[Bounding box coordinate data]
__________________________________________________

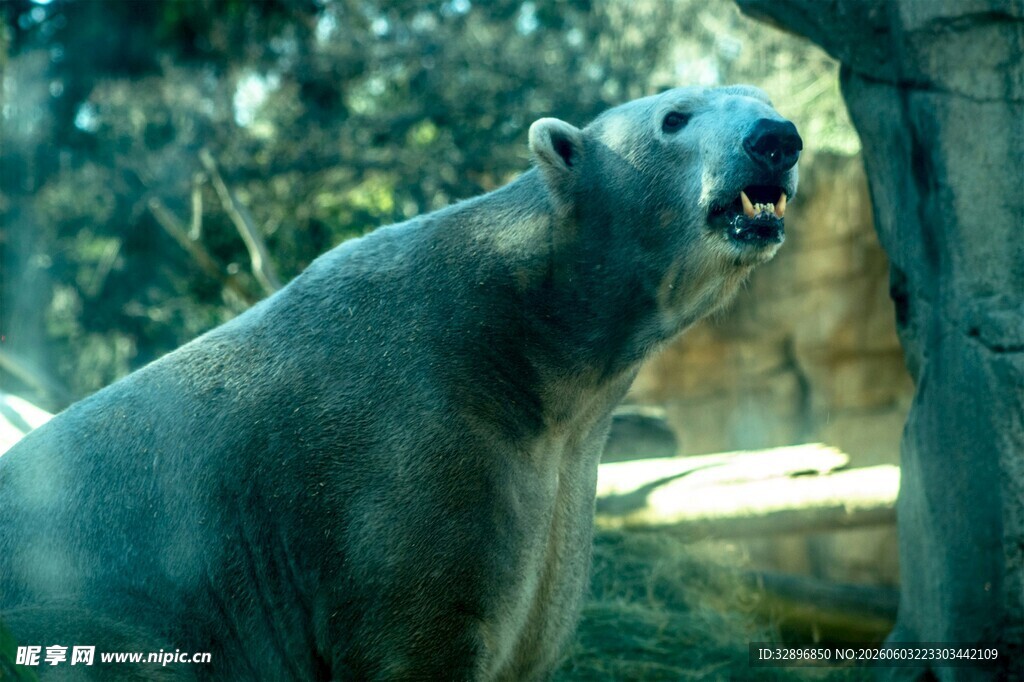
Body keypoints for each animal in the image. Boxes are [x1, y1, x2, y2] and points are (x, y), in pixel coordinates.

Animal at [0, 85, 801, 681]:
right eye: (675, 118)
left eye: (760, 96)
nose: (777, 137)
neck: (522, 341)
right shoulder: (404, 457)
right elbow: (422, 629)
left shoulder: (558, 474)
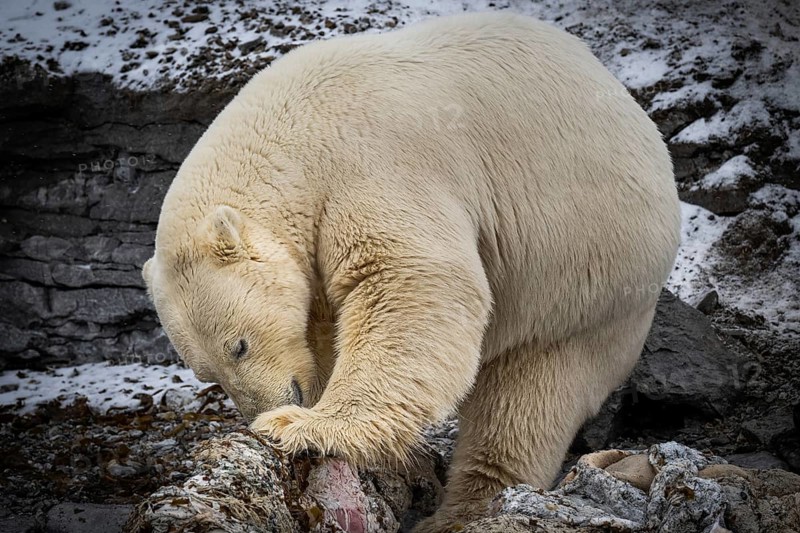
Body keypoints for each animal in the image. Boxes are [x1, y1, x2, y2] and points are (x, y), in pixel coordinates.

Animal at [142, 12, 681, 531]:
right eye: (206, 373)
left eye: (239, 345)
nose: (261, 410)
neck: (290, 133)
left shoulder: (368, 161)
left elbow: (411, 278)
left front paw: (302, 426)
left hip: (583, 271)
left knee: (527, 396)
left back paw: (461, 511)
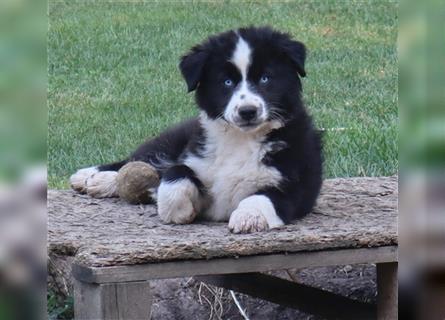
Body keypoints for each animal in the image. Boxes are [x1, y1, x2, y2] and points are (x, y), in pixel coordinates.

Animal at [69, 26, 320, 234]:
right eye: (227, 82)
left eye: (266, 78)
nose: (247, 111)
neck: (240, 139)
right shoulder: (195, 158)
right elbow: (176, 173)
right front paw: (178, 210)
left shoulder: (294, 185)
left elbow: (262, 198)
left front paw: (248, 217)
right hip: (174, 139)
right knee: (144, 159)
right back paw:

__________________________________________________

▶ WHAT IS NEEDED
Look through the entries above and list every line containing "elbow".

▶ OUTPUT OF THE EXERCISE
right elbow: (422, 629)
left elbow: (411, 278)
right elbow: (176, 173)
left elbow: (262, 198)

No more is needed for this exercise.